In 1993, he listed Fuyao, which is based in Fujian province, on the Shanghai stock exchange. It started trading at about Rmb1.3, soared as high as Rmb19.19 before the global financial crisis, and today fetches about Rmb8. Last year it had revenues of $11.4bn, while earnings before interest, taxes, depreciation, and amortisation were $3.4bn.
Within a few years of listing, Mr Cao had persuaded Honda and Volkswagen to become customers, helped by a Chinese rule that 40 per cent of the components in cars produced in China had to be made by local companies.
Chinese companies have enjoyed variable reputations for quality but Mr Cao is adamant that he dealt with that challenge early on. "In order to supply Honda and Volkswagen, your quality absolutely had to be as good as them," he says. "Now we are the biggest producer of car glass in the world."
Mr Cao puts his success down to the penchant for hard work he developed when he was poor, saying he worked 16 hours a day, every day of the year for more than two decades.
But one more goal remains, says Mr Cao.
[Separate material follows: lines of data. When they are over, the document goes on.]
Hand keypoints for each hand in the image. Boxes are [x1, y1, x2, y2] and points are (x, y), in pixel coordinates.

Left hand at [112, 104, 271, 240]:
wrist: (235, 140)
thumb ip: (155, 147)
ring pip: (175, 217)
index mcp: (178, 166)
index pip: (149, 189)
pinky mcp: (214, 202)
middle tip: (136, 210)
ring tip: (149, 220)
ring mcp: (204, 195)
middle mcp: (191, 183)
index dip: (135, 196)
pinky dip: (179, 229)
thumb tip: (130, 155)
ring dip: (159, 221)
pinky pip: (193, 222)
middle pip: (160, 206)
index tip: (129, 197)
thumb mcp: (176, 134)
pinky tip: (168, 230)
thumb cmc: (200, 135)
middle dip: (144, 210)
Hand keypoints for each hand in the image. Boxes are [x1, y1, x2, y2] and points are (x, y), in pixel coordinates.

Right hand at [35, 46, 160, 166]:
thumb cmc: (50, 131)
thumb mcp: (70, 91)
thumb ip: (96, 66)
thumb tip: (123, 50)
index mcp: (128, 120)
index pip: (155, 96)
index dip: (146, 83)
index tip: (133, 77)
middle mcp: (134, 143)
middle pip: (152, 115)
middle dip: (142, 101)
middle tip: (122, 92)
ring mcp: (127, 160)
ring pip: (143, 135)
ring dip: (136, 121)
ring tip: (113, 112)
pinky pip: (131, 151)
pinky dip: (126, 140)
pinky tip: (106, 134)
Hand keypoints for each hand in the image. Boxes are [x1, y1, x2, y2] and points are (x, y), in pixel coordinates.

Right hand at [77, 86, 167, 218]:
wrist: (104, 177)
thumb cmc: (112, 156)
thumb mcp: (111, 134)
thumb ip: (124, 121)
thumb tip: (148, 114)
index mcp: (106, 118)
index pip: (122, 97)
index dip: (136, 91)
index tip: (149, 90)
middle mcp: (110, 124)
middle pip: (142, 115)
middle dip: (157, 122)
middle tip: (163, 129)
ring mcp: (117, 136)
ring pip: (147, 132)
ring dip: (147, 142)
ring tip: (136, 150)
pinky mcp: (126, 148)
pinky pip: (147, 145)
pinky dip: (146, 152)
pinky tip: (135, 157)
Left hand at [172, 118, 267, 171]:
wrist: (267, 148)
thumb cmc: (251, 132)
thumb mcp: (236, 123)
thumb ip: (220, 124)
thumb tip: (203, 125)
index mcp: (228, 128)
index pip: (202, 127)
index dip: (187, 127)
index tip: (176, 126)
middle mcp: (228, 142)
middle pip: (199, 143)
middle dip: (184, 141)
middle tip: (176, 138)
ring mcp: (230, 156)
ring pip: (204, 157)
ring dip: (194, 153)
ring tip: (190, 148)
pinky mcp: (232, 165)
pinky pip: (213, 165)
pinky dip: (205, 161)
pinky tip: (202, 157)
While Fuyao employs more than 10,000 people around the globe, he wants to turn his hand to expanding in the US, and will start by creating 800 jobs in Dayton.
"I want to build a Fuyao for the American people, as the country's car glass industry is in decline," he says.
Mr Cao now enjoys some leisure time having handed the chief executive reins to his son, and likes reading. He is carrying several Chinese business magazines, but says he enjoys a Buddhist tome called the Diamond Sutra. He also plays golf, and smiles when asked if his competitive spirit has carried over on to the golf course. "I never count the strokes, but I am always the champion as I play by myself."